WHAT THIS TASK INVOLVES – Which lines run from the one containing "title: Is a console server" to the end of the listing below? Write them out exactly, both ends included, with nothing else.

[[ ENTRIES SUPPLIED open ]]

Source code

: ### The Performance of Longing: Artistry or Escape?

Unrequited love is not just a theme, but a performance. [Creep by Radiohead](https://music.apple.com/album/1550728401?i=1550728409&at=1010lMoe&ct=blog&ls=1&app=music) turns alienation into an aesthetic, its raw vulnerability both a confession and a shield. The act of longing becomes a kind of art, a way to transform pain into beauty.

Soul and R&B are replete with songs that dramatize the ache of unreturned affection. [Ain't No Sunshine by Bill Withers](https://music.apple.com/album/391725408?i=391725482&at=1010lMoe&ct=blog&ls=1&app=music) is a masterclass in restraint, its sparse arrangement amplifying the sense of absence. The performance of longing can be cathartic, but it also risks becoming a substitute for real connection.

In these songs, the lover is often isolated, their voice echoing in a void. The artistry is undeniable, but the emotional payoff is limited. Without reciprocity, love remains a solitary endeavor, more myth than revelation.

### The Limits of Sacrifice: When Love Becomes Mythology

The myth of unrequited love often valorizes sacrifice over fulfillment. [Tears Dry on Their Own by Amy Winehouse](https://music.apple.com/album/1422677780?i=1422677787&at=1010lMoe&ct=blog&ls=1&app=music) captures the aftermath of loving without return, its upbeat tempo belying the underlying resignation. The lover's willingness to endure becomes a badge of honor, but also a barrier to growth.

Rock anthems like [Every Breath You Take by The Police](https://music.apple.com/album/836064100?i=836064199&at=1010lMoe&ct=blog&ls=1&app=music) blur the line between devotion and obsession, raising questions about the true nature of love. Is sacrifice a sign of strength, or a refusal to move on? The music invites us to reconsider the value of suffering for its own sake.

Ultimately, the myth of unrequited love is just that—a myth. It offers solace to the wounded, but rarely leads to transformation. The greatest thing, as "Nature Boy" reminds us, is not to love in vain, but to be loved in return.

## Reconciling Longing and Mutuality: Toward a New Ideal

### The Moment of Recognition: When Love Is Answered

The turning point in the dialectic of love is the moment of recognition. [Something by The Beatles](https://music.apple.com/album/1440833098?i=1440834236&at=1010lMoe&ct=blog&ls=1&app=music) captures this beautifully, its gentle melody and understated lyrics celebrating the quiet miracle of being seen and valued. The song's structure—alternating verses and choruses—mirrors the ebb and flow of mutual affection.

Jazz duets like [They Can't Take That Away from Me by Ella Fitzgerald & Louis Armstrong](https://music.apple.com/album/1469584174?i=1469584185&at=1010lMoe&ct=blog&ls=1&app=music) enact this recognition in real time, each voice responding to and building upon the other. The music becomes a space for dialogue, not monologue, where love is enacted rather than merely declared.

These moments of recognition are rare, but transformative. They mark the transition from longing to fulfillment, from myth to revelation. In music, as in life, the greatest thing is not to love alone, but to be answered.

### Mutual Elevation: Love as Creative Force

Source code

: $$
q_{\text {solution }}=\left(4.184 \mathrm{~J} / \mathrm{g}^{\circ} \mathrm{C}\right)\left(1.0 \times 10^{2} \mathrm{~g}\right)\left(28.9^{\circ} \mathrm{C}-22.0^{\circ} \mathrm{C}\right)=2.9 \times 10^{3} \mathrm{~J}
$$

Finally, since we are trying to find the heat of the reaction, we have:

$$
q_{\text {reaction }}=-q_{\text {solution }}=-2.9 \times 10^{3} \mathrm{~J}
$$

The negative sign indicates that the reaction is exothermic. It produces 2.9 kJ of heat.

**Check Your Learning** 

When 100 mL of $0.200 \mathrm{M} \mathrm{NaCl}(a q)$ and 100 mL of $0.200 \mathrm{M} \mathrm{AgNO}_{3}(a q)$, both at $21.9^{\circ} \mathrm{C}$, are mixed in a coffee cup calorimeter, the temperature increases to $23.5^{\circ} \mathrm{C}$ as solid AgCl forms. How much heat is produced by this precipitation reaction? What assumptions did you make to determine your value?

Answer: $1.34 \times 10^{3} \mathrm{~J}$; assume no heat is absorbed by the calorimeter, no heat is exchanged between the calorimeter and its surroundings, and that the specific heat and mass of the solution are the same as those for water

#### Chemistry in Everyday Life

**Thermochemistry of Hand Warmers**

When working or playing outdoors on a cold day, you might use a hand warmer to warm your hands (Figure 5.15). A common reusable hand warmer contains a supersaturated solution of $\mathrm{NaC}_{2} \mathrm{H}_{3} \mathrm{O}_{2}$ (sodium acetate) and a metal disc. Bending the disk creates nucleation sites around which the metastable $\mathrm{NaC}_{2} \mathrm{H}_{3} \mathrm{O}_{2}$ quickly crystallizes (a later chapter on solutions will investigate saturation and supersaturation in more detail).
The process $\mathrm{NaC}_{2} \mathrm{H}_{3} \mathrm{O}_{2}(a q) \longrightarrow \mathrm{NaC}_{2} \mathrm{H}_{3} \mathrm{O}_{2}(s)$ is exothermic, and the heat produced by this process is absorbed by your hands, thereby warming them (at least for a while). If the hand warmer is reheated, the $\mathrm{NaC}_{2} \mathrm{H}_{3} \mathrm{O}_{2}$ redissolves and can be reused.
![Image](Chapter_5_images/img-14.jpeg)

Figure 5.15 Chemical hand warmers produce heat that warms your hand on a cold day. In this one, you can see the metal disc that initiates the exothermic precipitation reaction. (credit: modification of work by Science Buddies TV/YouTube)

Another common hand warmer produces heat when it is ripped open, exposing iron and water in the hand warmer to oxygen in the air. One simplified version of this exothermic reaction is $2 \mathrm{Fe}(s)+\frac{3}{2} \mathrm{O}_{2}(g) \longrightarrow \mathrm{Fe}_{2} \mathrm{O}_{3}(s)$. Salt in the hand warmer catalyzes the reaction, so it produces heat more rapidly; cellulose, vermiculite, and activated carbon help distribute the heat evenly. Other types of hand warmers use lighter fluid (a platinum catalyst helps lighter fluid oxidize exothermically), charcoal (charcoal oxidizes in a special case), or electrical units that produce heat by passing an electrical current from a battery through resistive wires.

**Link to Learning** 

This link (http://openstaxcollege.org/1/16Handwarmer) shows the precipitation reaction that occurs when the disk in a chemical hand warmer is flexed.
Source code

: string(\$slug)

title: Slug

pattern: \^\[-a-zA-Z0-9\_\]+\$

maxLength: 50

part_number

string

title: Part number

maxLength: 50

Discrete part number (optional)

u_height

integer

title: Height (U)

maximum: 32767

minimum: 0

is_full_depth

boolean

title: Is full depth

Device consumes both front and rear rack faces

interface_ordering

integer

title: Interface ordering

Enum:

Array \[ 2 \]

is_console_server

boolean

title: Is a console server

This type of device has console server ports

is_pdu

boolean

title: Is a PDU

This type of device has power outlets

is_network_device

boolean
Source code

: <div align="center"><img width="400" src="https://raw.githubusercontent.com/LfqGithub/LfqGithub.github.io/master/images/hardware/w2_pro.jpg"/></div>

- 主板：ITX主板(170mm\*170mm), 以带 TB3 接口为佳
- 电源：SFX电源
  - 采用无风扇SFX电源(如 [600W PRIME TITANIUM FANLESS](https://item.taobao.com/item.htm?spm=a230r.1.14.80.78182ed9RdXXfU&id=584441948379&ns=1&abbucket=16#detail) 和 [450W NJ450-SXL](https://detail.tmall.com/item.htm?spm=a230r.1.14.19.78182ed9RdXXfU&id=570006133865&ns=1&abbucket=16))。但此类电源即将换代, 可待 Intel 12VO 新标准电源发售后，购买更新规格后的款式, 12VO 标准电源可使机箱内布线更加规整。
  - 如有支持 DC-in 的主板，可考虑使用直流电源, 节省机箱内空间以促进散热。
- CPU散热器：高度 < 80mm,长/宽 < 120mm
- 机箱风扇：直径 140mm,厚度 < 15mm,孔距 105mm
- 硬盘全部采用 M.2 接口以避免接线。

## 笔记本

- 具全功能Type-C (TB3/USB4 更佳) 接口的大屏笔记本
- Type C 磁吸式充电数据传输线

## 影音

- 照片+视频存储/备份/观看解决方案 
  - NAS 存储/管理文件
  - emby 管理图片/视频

[[ ENTRIES SUPPLIED closed ]]

REPLY –
title: Is a console server

This type of device has console server ports

is_pdu

boolean

title: Is a PDU

This type of device has power outlets

is_network_device

boolean
Source code

: <div align="center"><img width="400" src="https://raw.githubusercontent.com/LfqGithub/LfqGithub.github.io/master/images/hardware/w2_pro.jpg"/></div>

- 主板：ITX主板(170mm\*170mm), 以带 TB3 接口为佳
- 电源：SFX电源
  - 采用无风扇SFX电源(如 [600W PRIME TITANIUM FANLESS](https://item.taobao.com/item.htm?spm=a230r.1.14.80.78182ed9RdXXfU&id=584441948379&ns=1&abbucket=16#detail) 和 [450W NJ450-SXL](https://detail.tmall.com/item.htm?spm=a230r.1.14.19.78182ed9RdXXfU&id=570006133865&ns=1&abbucket=16))。但此类电源即将换代, 可待 Intel 12VO 新标准电源发售后，购买更新规格后的款式, 12VO 标准电源可使机箱内布线更加规整。
  - 如有支持 DC-in 的主板，可考虑使用直流电源, 节省机箱内空间以促进散热。
- CPU散热器：高度 < 80mm,长/宽 < 120mm
- 机箱风扇：直径 140mm,厚度 < 15mm,孔距 105mm
- 硬盘全部采用 M.2 接口以避免接线。

## 笔记本

- 具全功能Type-C (TB3/USB4 更佳) 接口的大屏笔记本
- Type C 磁吸式充电数据传输线

## 影音

- 照片+视频存储/备份/观看解决方案 
  - NAS 存储/管理文件
  - emby 管理图片/视频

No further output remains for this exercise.